CD Recensies

MAHLER: KNABEN WUNDERHORN, DES, ABBADO, CHAILLY

Mahler: 14 Liederen uit Des Knaben Wunderhorn. Barbara Bonney (sopraan), Sara Fulgoni (sopraan), Gösta Winbergh (tenor) en Matthias Goerne (bariton) met het Concertgebouworkest o.l.v. Riccardo Chailly. Decca 467.348-2 (66’31”). 2002

Mahler: 13 Liederen uit Des Knaben Wunderhorn. Anne Sofie von Otter (mezzosopraan), Thomas Quasthoff (bariton) en het Berlijns filharmonisch orkest o.l.v. Claudio Abbado. DG 459.646-2 (57’04”). 1998

 

Het gaat hier niet om een gesloten cyclus, maar om een verzameling orkestliederen die Mahler tussen 1892 en 1901 schreef. Sommige hiervan vonden hun weg in een van zijn symfonieën en hun expressie reikt van het treurige Das irdische Leben tot het uitgelaten geestige Lob des hohen Verstands.

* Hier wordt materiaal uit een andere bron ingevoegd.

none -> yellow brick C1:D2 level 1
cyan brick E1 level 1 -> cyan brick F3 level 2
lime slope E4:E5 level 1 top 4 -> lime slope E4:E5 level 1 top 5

Sinds 1969 moet iedere nieuwe opname van dit werk het opnemen tegen de echt als klassiek geldende realisatie van Schwarzkopf, Fischer-Dieskau en het Londens symfonie orkest onder George Szell (EMI 567.236-2). Zelfs wie Schwarzkopf verwijten dat ze irritante maniertjes vertoont, zullen moeten toegeven dat ze hier louter prachtige dingen laat horen terwijl Fischer-Dieskau en Szell een klasse apart vormen.

Niet zolang later beet de vaak overemotionele Bernstein, toch ook een gerenommeerd Mahlervertolker op DG zijn tanden stuk op deze muziek ook al bleef hij in sommige kringen favoriet.

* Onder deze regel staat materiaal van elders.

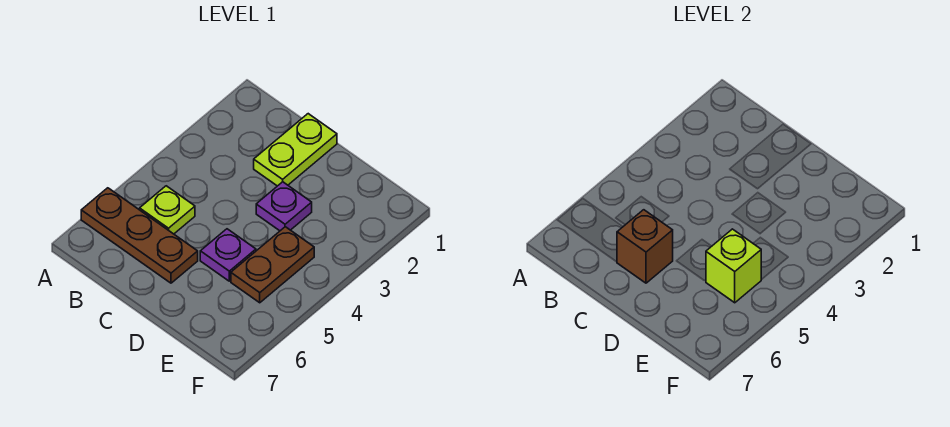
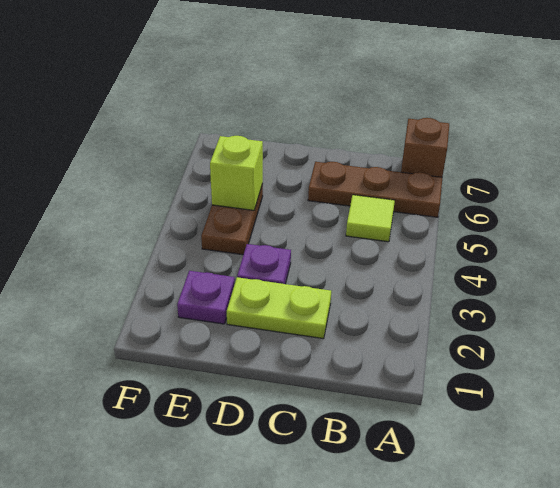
lime plate B5 level 1 -> lime tile B5 level 1
lime plate C1:C2 level 1 -> lime plate C2:D2 level 1
brown brick C6 level 2 -> brown brick A7 level 1
purple plate D5 level 1 -> purple plate E2 level 1

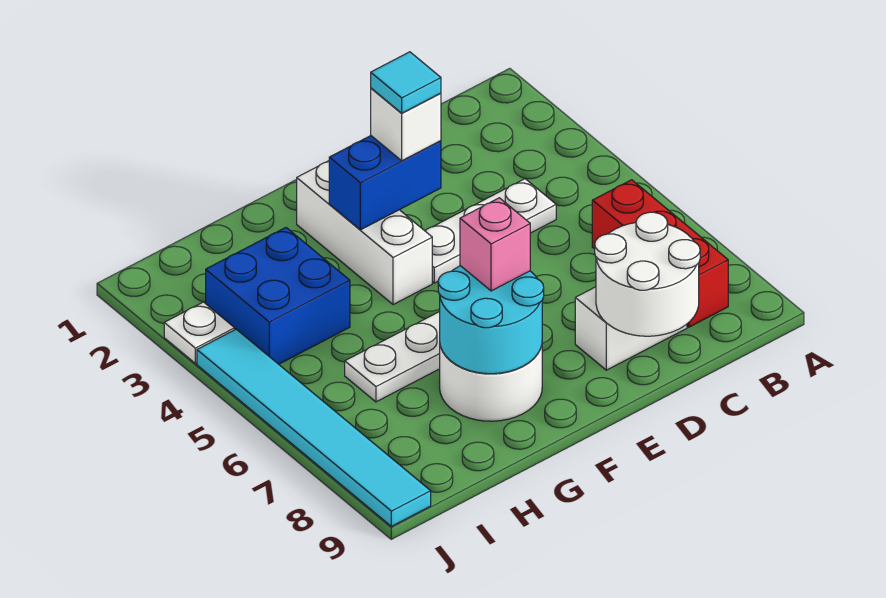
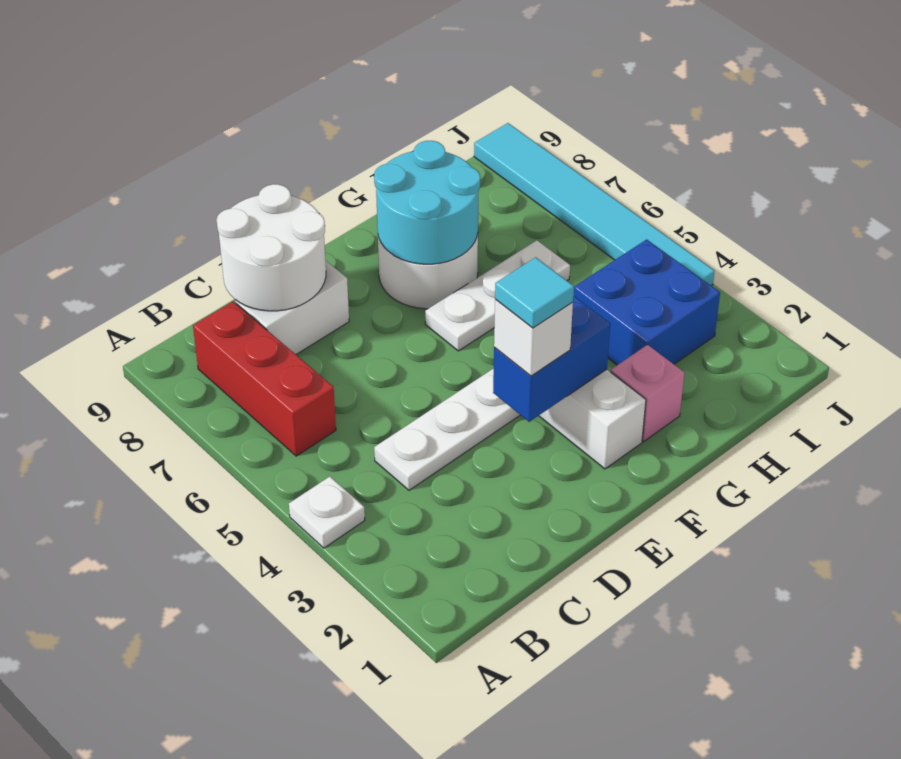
pink brick F7 level 3 -> pink brick G2 level 1
white plate J3 level 1 -> white plate A4 level 1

Abbado met Anne Sofie von Otter en Thomas Quasthoff plus de Berlijners ging met meer succes de uitdaging met dat verleden aan. Uit niet onbegrijpelijke overwegingen lieten ze alleen Urlicht weg. Abbado’s benadering van Mahler is intussen zeer bekend: helder, wat afstandelijk, clean, objectief en uitermate beheerst. Quasthoff is na Fischer-Dieskau de ideale bariton in de militante liederen, niet te bijtend, plooibaar, licht genoeg met Lob des hohen Verstands als een der hoogtepunten en Von Otters bijdragen zijn als altijd heel intelligent en fraai in de mini tragedie Das irdische Leben en het kleurige Wo die schönen Trompeten. Waar twee figuren ageren, koos Bernstein voor een duo, Abbado voor een enkele stem.

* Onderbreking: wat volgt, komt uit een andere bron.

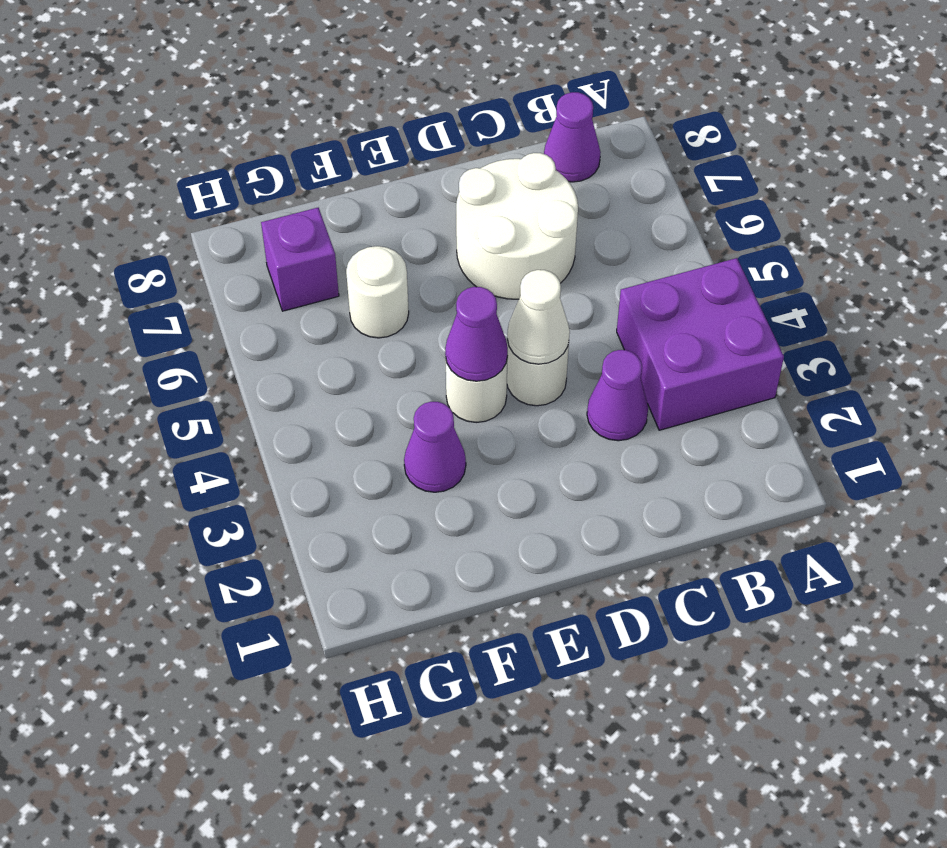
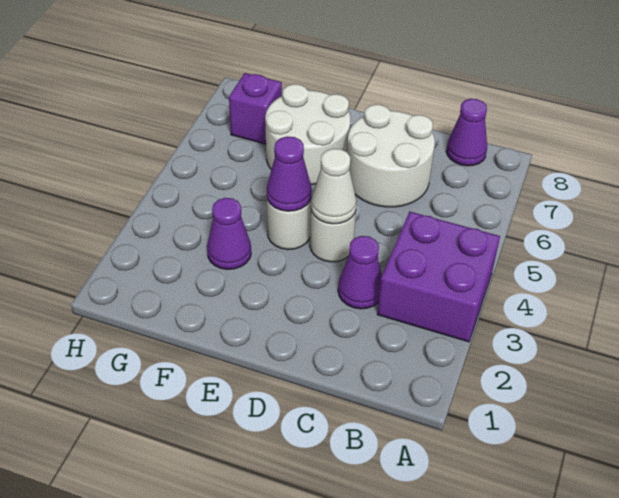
white round brick F6 level 1 -> white round brick E6:F7 level 1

Net als bij Bernstein en Abbado gaat het om een belangrijke aanvulling op de symfoniereeks bij Chailly. En net als in die symfonieën valt hier weer de analytische helderheid van het orkestaandeel positief op. Vreemd is wel enigszins dat hij de volgorde der liederen naar eigen inzicht, maar niet steeds handig veranderde en over de zangers verdeelde. Opvallend ook dat hij twee extra solisten inschakelde: de mezzo Fulgoni voor Urlicht en de heroïsche tenor Winbergh voor Revelge. Het zijn juist deze twee die de muziek extra karakter verlenen. Goerne toont zich grover besnaard dan Fischer-Dieskau en Quasthoff, Bonney is soms haast te licht bezet, met name in Lob des hohen Verstands en maakt minder indruk dan Von Otter.

Opnametechnisch is Decca licht in het voordeel, interpretatief blijft de oude EMI versie marginaal het mooist. Bij wijze van Salomonsoordeel is het daarom misschien voor de hand liggend om DG als het beste van beide werelden te kiezen. Maar wie van de drie ook, een miskoop dreigt gelukkig niet.